Martin Tidd, like many of the Darlings, ended up in Ohio, thanks, at least in part, to Congress intervening and settling the land disputes in favor of the Pennsylvanians. Connecticut claimed land in the Ohio country, too, what was called the Northwest Territory.
A portion was set aside for Connecticut known as the Western Reserve. Part of the Western Reserve was for those who had lost property by fire, intentionally set by the British and their allies to terrorize the citizens, during the Revolution. Thus, the term Fire Lands was used to describe this area.
Many of the Connecticut settlers of the Wyoming Valley took advantage of the opportunity and left for what would become the state of Ohio. Martin Tidd did so. He was among the first settlers of Youngstown in 1797, a small band which included his daughter Sarah Tidd and her husband, his son-in-law, James Hill.
Another Jabez Darling, my ancestor who was apparently named after the Jabez who was killed in 1778, went to Ohio, too, after having lived in New York for decades. There he died, in 1836. Who his parents were is unclear, though I am convinced there is a connection to the previous Jabez who died in 1778 during the Revolution.
Another connection is David Darling, a longtime resident of Seneca County, New York, who shows up at Jabez’s youngest son’s farm in Washington County, Iowa in May of 1871. Jabez’s son, Ezra Darwin Darling, had married one of his boss’s daughters in New York and then left for Iowa after the well-to-do father didn’t take it well. I’m guessing that David Darling is an uncle of Ezra and brother of Jabez the Younger.
Now, I just have to prove it. I have some digging and poking around to do. Hopefully, I can piece it together, finding a clue here or there.
I’ve been going through some of my old artwork, mostly prints I made in a class last year and a few from before. I’ve been scanning some of them. I love this one of my great-great-great grandmother, Caroline Northrup Darling.
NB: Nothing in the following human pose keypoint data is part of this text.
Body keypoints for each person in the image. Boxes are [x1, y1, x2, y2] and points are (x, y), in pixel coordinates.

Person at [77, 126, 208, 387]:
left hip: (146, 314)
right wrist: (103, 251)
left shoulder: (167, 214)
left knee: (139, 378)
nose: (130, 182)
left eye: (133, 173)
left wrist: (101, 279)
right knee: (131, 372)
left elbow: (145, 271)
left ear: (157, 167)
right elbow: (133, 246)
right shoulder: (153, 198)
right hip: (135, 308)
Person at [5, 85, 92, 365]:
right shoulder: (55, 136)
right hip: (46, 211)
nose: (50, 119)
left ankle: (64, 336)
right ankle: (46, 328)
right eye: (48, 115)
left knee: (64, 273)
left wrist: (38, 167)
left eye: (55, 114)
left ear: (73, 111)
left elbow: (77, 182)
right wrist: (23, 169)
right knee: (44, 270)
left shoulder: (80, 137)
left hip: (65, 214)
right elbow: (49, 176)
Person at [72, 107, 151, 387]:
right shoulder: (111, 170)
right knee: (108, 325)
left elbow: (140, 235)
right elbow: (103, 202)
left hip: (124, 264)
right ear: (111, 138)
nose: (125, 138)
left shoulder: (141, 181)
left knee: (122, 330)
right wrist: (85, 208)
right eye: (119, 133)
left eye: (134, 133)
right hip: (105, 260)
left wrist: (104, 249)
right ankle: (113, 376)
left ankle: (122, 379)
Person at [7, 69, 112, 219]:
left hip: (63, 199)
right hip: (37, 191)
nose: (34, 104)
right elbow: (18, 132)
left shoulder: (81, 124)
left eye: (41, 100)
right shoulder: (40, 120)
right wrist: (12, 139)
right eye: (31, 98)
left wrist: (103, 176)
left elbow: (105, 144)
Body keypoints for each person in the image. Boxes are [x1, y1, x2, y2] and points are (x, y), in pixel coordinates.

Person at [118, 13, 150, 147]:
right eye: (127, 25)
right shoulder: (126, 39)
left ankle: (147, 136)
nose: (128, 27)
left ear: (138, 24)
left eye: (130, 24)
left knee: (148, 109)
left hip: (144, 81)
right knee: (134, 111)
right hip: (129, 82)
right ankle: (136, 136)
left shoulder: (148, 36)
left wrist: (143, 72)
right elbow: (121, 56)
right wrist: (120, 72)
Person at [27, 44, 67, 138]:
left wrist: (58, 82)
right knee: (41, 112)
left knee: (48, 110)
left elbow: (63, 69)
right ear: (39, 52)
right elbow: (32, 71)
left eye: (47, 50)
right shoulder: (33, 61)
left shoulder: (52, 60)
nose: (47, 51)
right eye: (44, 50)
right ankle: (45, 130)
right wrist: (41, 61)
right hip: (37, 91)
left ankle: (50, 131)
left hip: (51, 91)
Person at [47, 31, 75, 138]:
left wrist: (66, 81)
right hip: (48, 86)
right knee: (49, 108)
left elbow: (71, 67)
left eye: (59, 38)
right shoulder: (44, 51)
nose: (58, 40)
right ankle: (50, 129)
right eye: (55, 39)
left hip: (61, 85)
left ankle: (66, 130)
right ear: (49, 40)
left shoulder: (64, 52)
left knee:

A visitor to the blog, Ann Keen, has written about her great grandfather and his brothers in response to a post about Camp Mills on Long Island. I’d discovered a postcard of men dancing with some ladies. She thinks one of the men may be her great grandfather.
My great-grandfather and great-uncles were at Camp Mills and I have pictures and post cards with their pictures there. I also think that the man dancing in the above picture on the far right may be my great-grandfather. My great uncle Heath was attached to the 168th as a 1st or 2nd Lt. and was killed in France in the end of July of 1918.
This was in fact used as a postcard, and is of the genre known as “war postals” which sometimes had postcard printing on the back and at other times did not. Camp Mills was a mobilization camp near the Port of Embarkation at Hoboken, NJ from which a large percentage of troops of the American Expeditionary Forces (AEF) were shipped to France. The likelihood is that these women were members of a service organization such as the YMCA which had the mission of helping to maintain morale.
During World War I, my great uncle, Leslie Warren Darling, and his unit, the 168th Iowa Infantry, were stationed at Camp Mills on Long Island, the staging and training area of their division, the 42nd — The Rainbow, before shipping out for Europe.